Im Vergleich zu ihrem Hartz IV-Experiment bemerkte sie beim Bürgergeld-Experiment einen deutlichen Unterschied. Bei Hartz IV konnte sie teilweise sogar 100 Euro pro Monat sparen. „Aber das war auch während Corona, also in einer Zeit, in der man nicht viel unternommen hat“, erklärte sie. „Jetzt ist nicht nur die Pandemie vorbei, auch die Lebensmittelpreise sind viel höher. Im ersten Monat meines Bürgergeld-Experiments hatte ich am Ende nur etwa 40,30 Euro übrig.“
@frugal_ist Tag 1 des #Bürgergeldexperiments #frugalismus #finanziellefreiheit #hartz4 #sparen ♬ Originalton - frugal_ist
„4000 Euro in einem Jahr sparen“: Welche Reaktionen das Bürgergeld-Experiment auslöst
Auf ihr Hartz IV-Experiment erhielt Kathrin viele Reaktionen.
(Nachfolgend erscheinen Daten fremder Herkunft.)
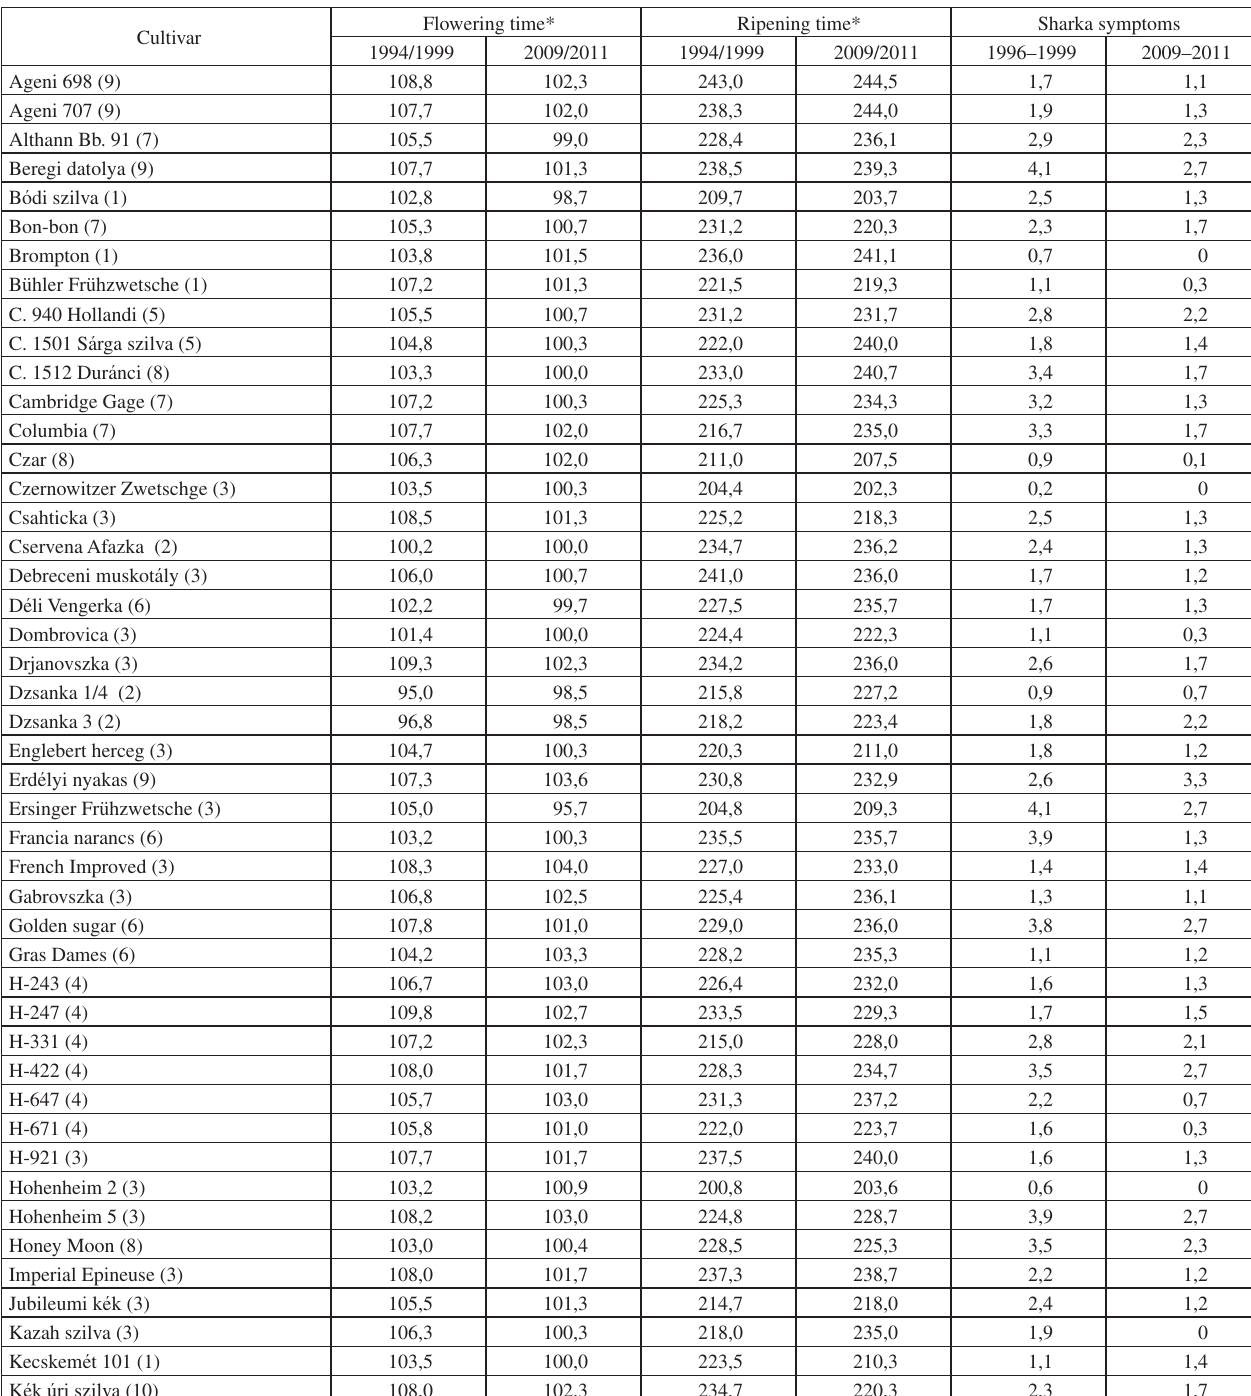
Table 2. Characterization of plum and prune cultivars with phenological and sharka symptom traits *Note : From the fi rst day (days) Flowering time* Ripening time* Sharka Cultivar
Diese waren sehr gemischt, berichtete sie BuzzFeed News Deutschland. Von Jobcenter-Mitarbeitern, die ihr Ratschläge gaben, wofür sie zusätzlich Geld beantragen könnte, bis hin zu traurigen Geschichten von Familien, die mit Hartz IV überhaupt nicht über die Runden kommen.
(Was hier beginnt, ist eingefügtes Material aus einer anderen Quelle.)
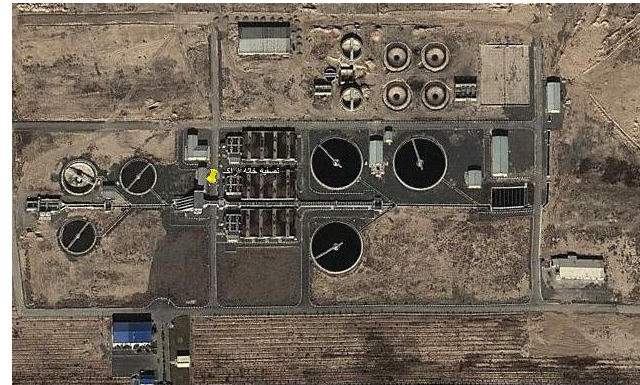
Figure 1. View of AWWTP with its unit processes Table 1. Annual average influent and effluent characteristics of Arak WWTP Concentration (mg/L) Removal Parameter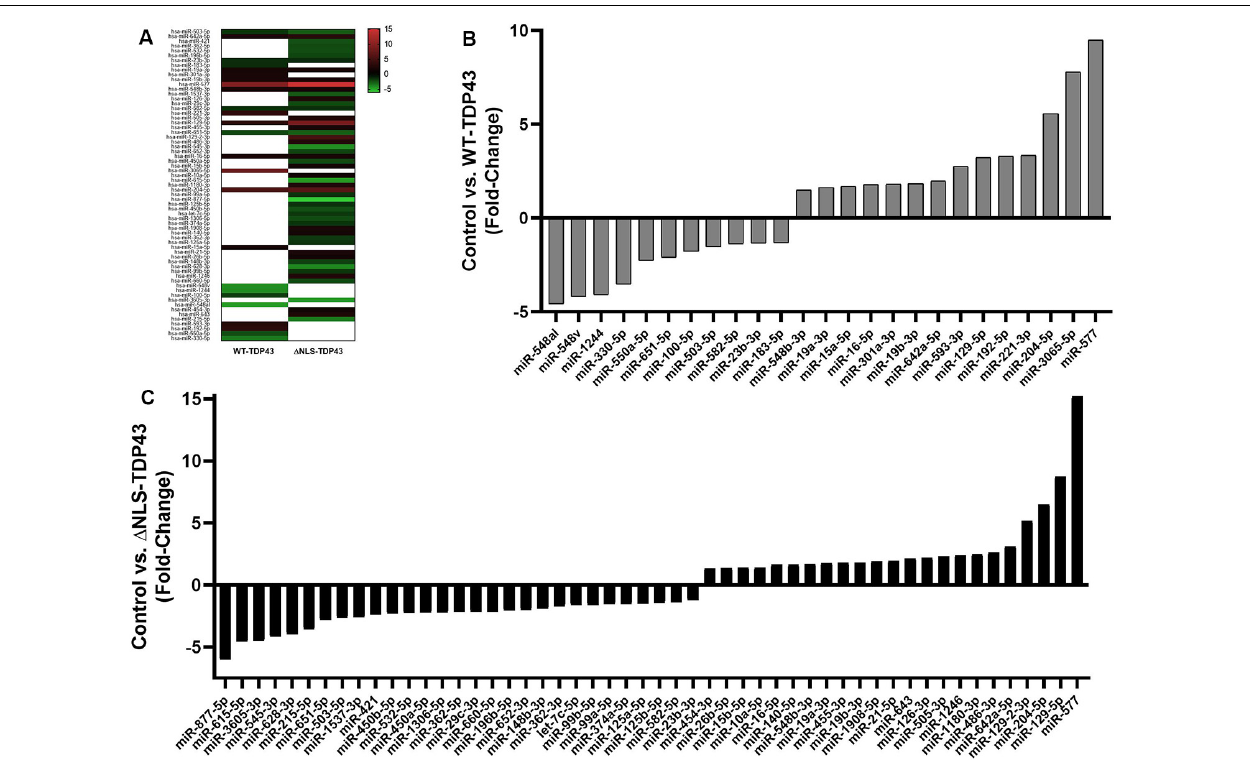
FIGURE 3 | Enriched miRNAs associated with cyTDP43. miRNAs in the cytoplasmic fractions of the control (eGFP-His), WT-TDP43-eGFP-His (WT-TDP43), and ∆ NLS-TDP43-eGFP-His ( ∆ NLS-TDP43) stable cell lines were profiled using NanoString technology. Each individual miRNA was normalized to the top 100 miRNAs and fold-change was determined relative to the control line; n = 4 per line. (A) Heat map of the fold-change of the top enriched miRNAs. Red represents positive values (increased enrichment), while green represents negative values (decreased enrichment) for the WT-TDP43 (left) and ∆ NLS-TDP43 (right) lines relative to the control (eGFP-His) line. (B,C) Fold change of top enriched miRNAs in the cytoplasmic fraction of the WT-TDP43 (B) and ∆ NLS-TDP43 (C)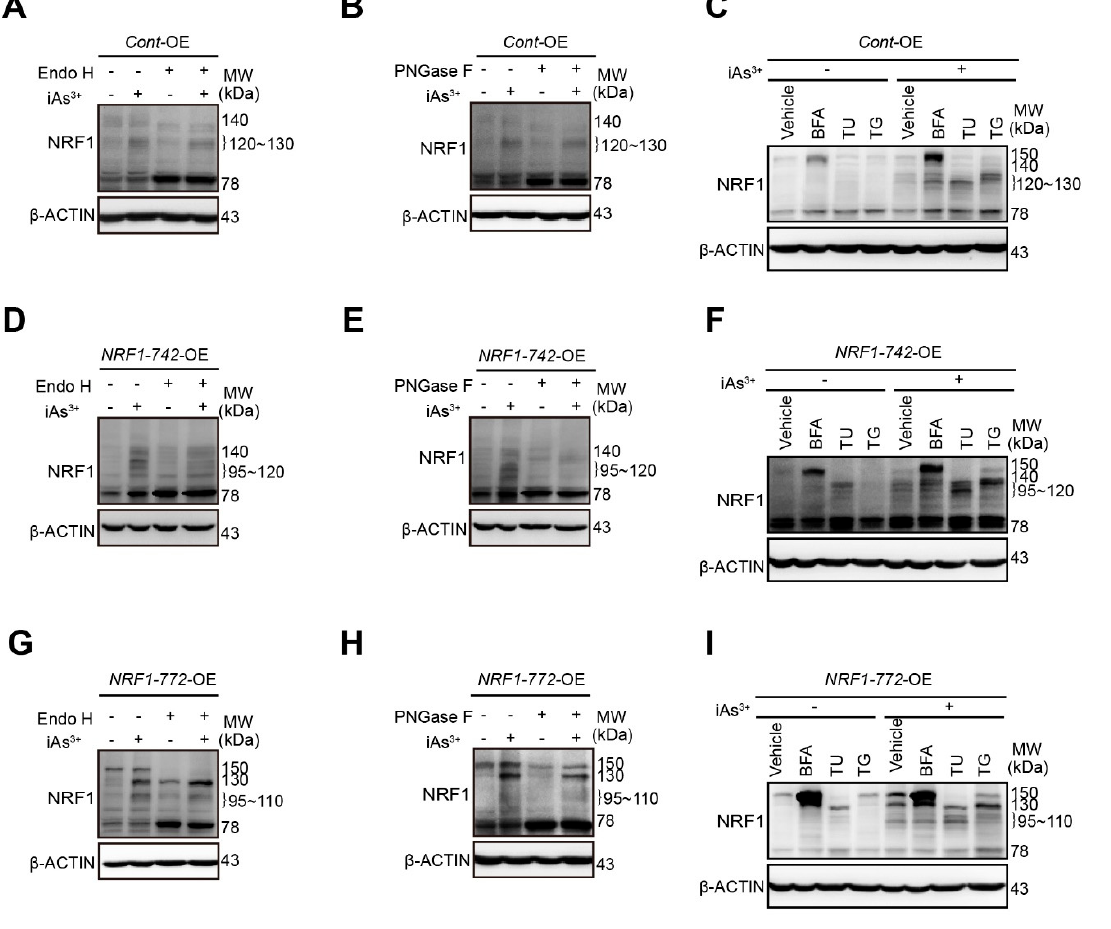
Figure 2. E ff ects of ER stressors and deglycosylase on NRF1 migration. Immunoblotting of NRF1 in whole cell lysates from Cont -OE ( A – C ), NRF1-742 -OE ( D – F ), or NRF1-772 -OE ( G – I ) cells 6 h post-treatment with the indicated agents. The doses of the agents were as follows: vehicle (0.5% DMSO), 10 µ M iAs 3 + , 2 µ g / mL Tunicamycin (TU), 1 µ g / mL Brefeldin A (BFA), or 2 µ M Thapsigargin (TG). ( A , D , G ) Samples were treated with Endo H (1000 U) at 37 ◦ C for 1 h. ( B , E , H ) PNGase F-catalyzed deglycosylation (500 U) was performed for 1 h at 37 ◦ C. Immunoblotting was performed with NRF1 and β -actin antibodies. Quantification of the NRF1 bands after deglycosylase treatment is shown in the Supplementary Materials (Figure S2).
Einige Empfänger reagierten jedoch positiv auf ihr Experiment. Und nicht nur sie – auch Menschen mit normalem Einkommen wurden durch Kathrins Umgang mit Geld beeinflusst. „Eine Familie hat mir geschrieben, dass sie dank meiner Tipps 4000 Euro in einem Jahr einsparen konnte“, berichtete Kathrin. Die Tatsache, dass sie Menschen dazu inspirieren könne, weniger zu konsumieren (egal ob Bürgergeld-Bezieher und -Bezieherinnen oder „Normalos“), freue sie sehr.